**WHAT YOU NEED TO DO**
Down to the final line, write out the material beneath exactly, without pictures.

**INFORMATION SHOWN**
- - - - - - -
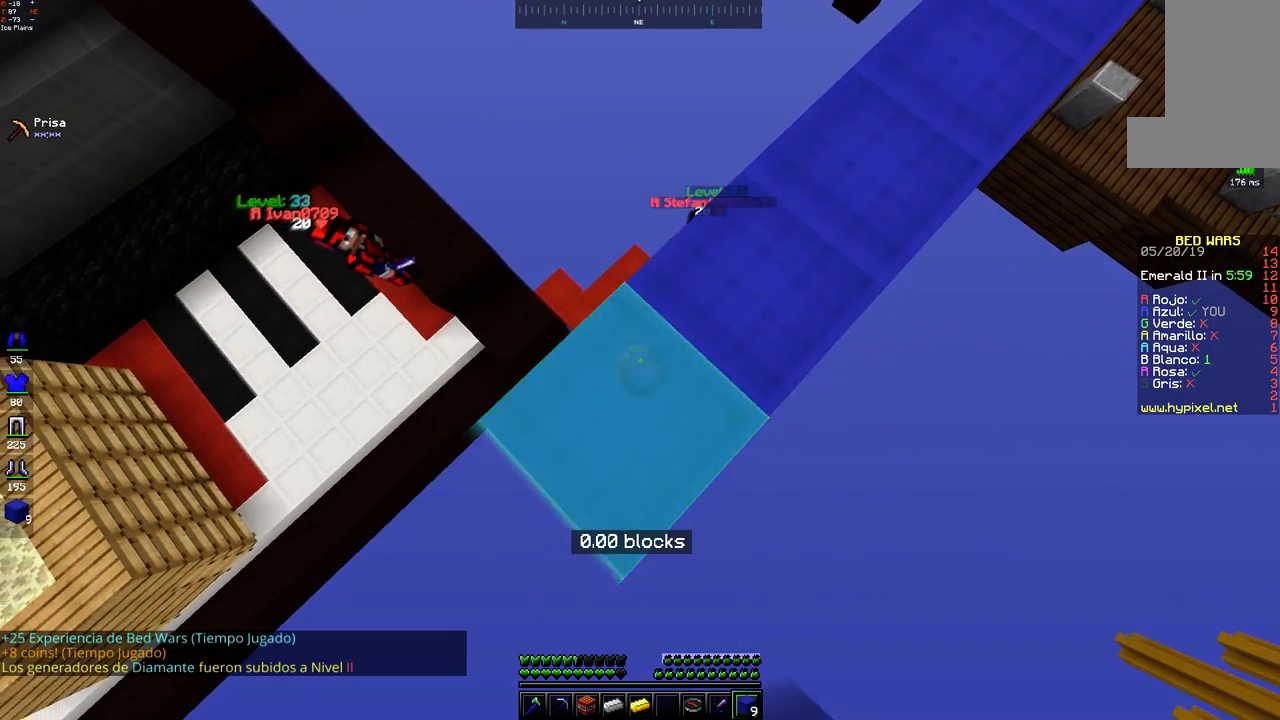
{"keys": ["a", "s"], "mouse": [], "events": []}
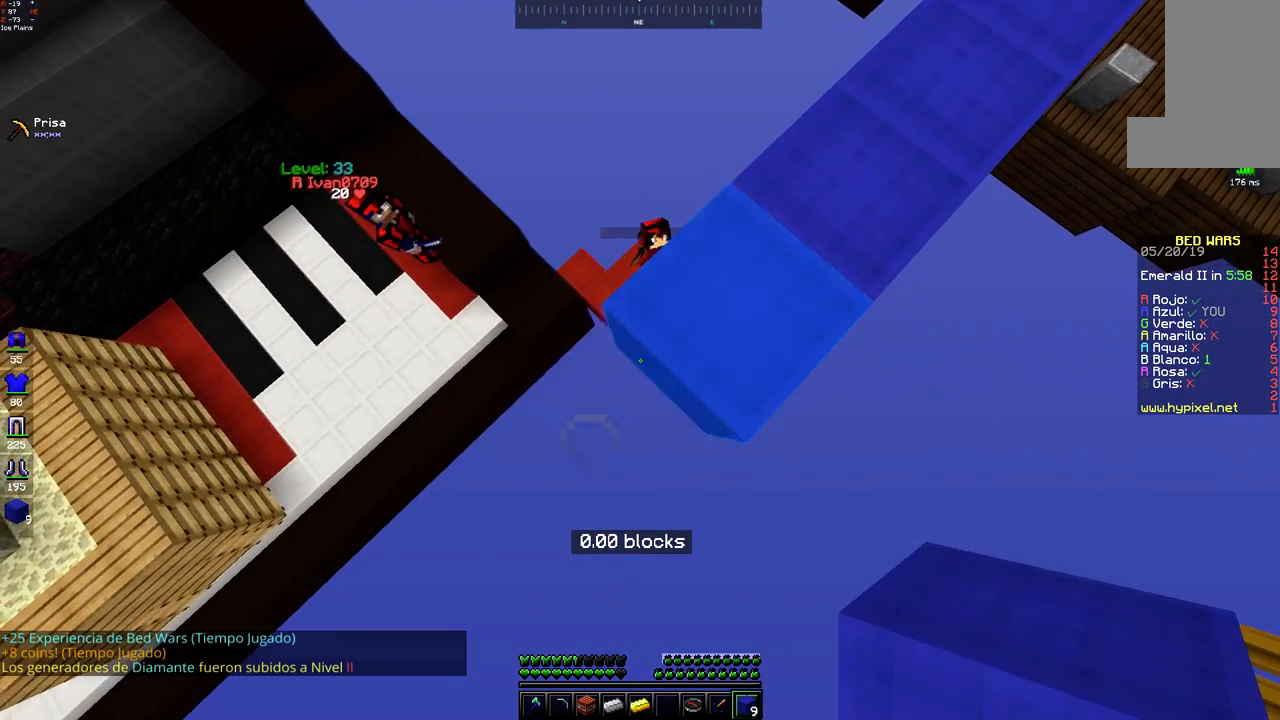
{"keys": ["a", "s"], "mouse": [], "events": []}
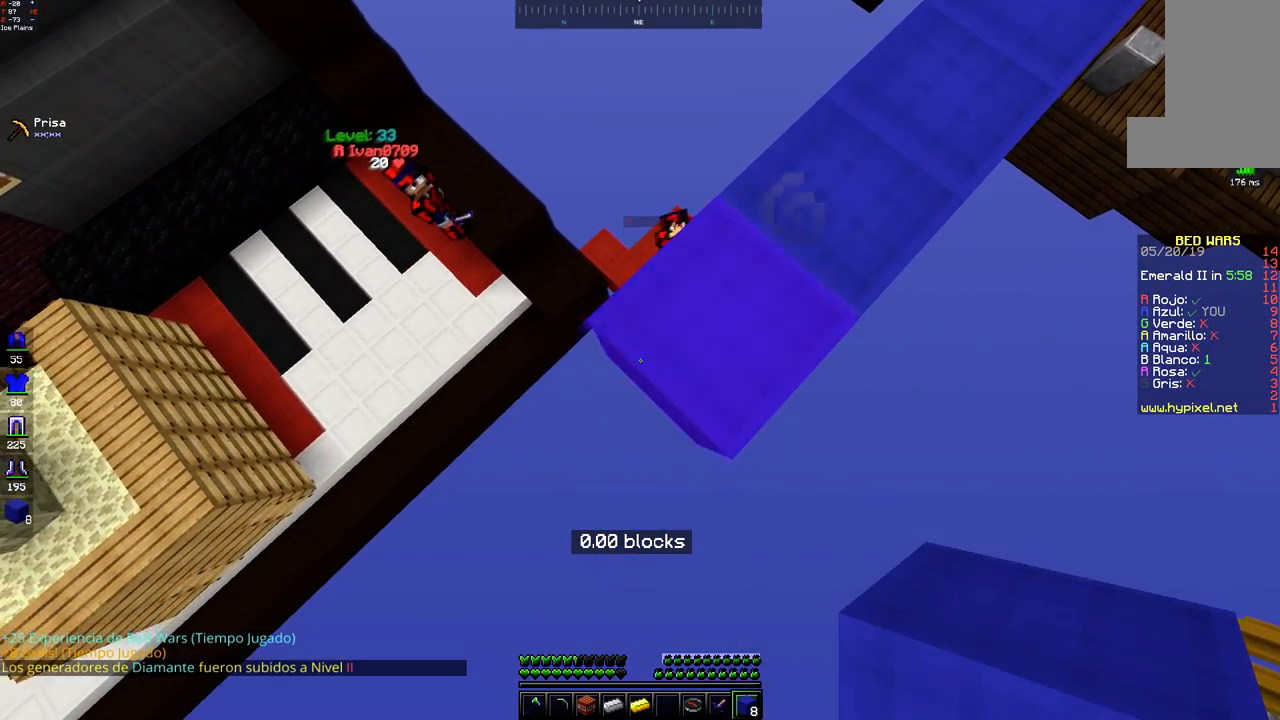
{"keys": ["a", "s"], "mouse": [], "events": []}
- - - - - - -
**ANSWER TO THE PROBLEM**
{"keys": ["a", "s"], "mouse": [], "events": []}
{"keys": ["a", "s"], "mouse": [], "events": []}
{"keys": ["a", "s"], "mouse": [], "events": []}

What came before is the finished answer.